Items listed in a dataset:
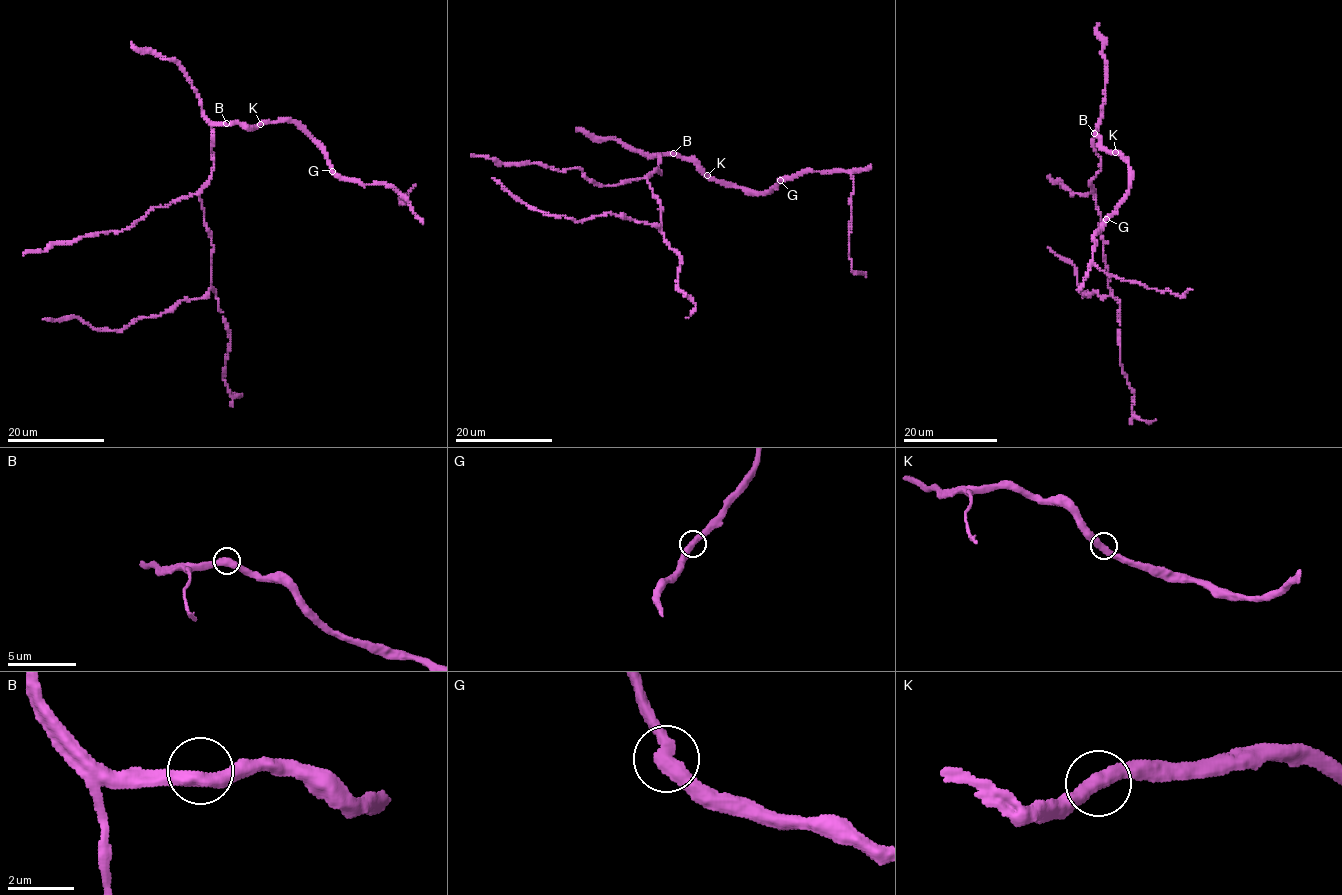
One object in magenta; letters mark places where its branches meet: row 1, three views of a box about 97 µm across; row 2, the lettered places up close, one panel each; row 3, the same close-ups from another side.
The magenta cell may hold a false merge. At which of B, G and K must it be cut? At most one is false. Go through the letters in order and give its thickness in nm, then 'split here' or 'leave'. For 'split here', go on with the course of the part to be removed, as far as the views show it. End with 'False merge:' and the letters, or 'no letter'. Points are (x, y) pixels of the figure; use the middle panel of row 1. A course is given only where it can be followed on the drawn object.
B: calibre 440 nm; leave
G: calibre 440 nm; leave
K: calibre 440 nm; leave
False merge: no letter

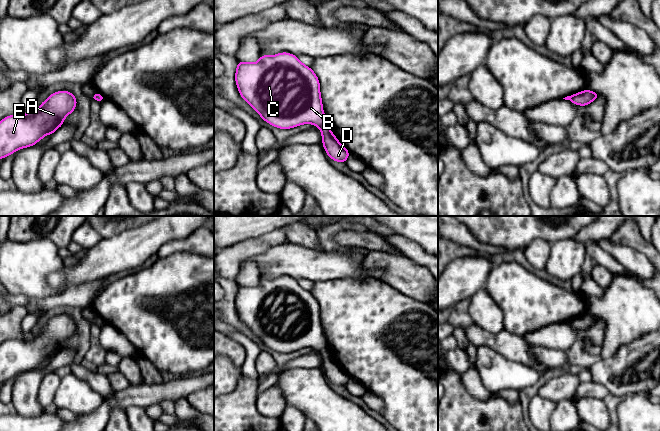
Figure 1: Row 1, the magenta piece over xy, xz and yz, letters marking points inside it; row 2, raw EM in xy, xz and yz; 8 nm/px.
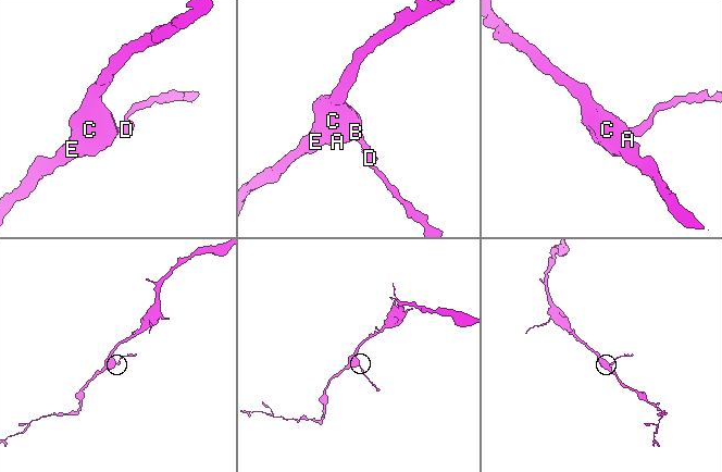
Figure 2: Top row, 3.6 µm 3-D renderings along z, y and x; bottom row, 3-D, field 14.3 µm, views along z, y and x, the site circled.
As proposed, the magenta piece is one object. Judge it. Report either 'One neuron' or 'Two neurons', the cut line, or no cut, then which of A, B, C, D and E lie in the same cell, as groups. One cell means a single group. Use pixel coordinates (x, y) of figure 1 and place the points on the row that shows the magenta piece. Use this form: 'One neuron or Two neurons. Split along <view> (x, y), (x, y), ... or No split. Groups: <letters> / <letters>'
One neuron. No split. Groups: A B C D E

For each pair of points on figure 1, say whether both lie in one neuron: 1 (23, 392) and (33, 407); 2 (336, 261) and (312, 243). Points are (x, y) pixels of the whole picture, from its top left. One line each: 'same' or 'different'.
1: same
2: different

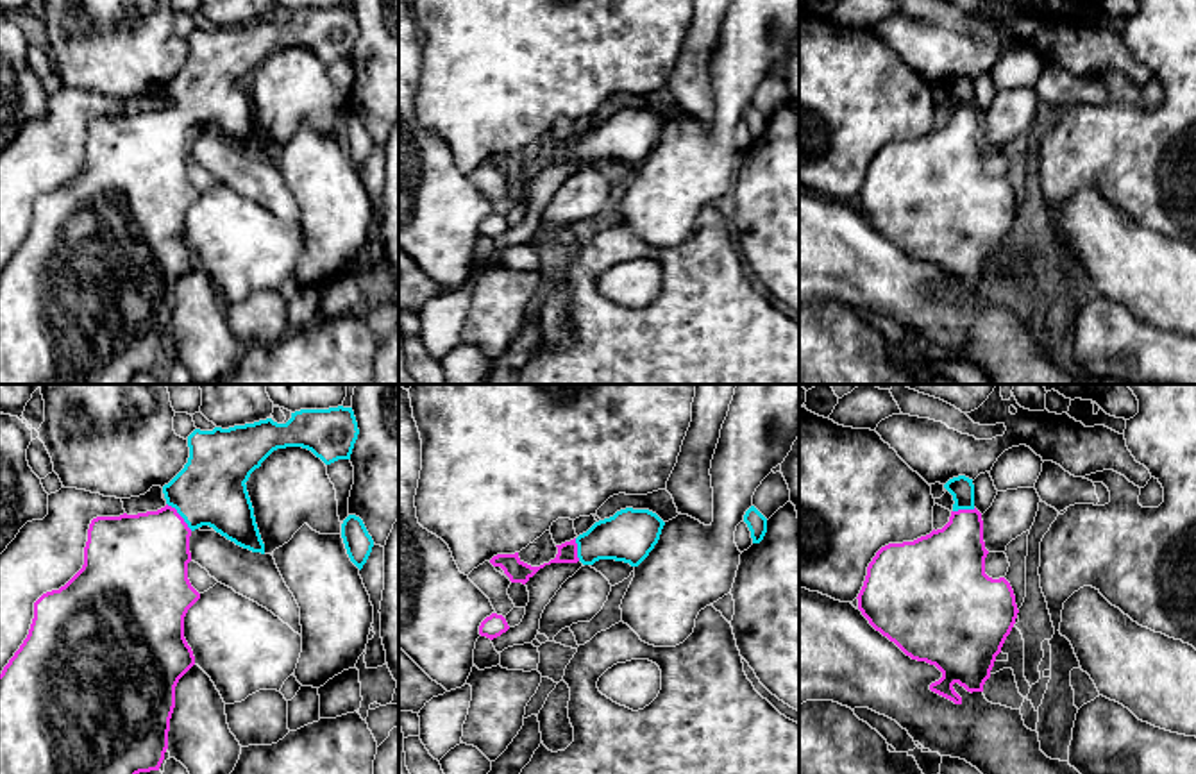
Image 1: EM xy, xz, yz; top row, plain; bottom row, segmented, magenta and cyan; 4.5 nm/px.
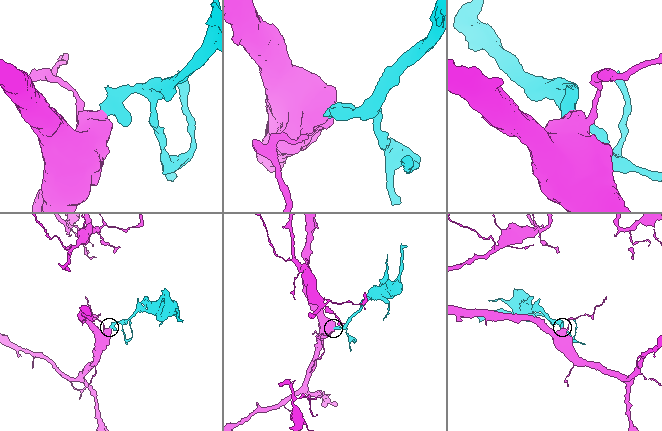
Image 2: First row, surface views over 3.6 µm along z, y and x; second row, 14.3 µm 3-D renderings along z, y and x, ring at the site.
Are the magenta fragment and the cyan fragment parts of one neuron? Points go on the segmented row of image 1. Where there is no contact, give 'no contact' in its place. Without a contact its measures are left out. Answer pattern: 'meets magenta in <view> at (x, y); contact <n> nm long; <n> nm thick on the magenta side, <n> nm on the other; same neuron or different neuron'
meets magenta in xy at (179, 515); contact 170 nm long; 400 nm thick on the magenta side, 320 nm on the other; same neuron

## EXERCISE PROMPT
The entries are to be written out again exactly, without their pictures.

## EXERCISE ANSWER
One object in magenta; letters mark places where its branches meet: row 1, three views of a box about 97 µm across; row 2, the lettered places up close, one panel each; row 3, the same close-ups from another side.
The magenta cell may hold a false merge. At which of B, G and K must it be cut? At most one is false. Go through the letters in order and give its thickness in nm, then 'split here' or 'leave'. For 'split here', go on with the course of the part to be removed, as far as the views show it. End with 'False merge:' and the letters, or 'no letter'. Points are (x, y) pixels of the figure; use the middle panel of row 1. A course is given only where it can be followed on the drawn object.
B: calibre 440 nm; leave
G: calibre 440 nm; leave
K: calibre 440 nm; leave
False merge: no letter

Figure 1: Row 1, the magenta piece over xy, xz and yz, letters marking points inside it; row 2, raw EM in xy, xz and yz; 8 nm/px.
Figure 2: Top row, 3.6 µm 3-D renderings along z, y and x; bottom row, 3-D, field 14.3 µm, views along z, y and x, the site circled.
As proposed, the magenta piece is one object. Judge it. Report either 'One neuron' or 'Two neurons', the cut line, or no cut, then which of A, B, C, D and E lie in the same cell, as groups. One cell means a single group. Use pixel coordinates (x, y) of figure 1 and place the points on the row that shows the magenta piece. Use this form: 'One neuron or Two neurons. Split along <view> (x, y), (x, y), ... or No split. Groups: <letters> / <letters>'
One neuron. No split. Groups: A B C D E

For each pair of points on figure 1, say whether both lie in one neuron: 1 (23, 392) and (33, 407); 2 (336, 261) and (312, 243). Points are (x, y) pixels of the whole picture, from its top left. One line each: 'same' or 'different'.
1: same
2: different

Image 1: EM xy, xz, yz; top row, plain; bottom row, segmented, magenta and cyan; 4.5 nm/px.
Image 2: First row, surface views over 3.6 µm along z, y and x; second row, 14.3 µm 3-D renderings along z, y and x, ring at the site.
Are the magenta fragment and the cyan fragment parts of one neuron? Points go on the segmented row of image 1. Where there is no contact, give 'no contact' in its place. Without a contact its measures are left out. Answer pattern: 'meets magenta in <view> at (x, y); contact <n> nm long; <n> nm thick on the magenta side, <n> nm on the other; same neuron or different neuron'
meets magenta in xy at (179, 515); contact 170 nm long; 400 nm thick on the magenta side, 320 nm on the other; same neuron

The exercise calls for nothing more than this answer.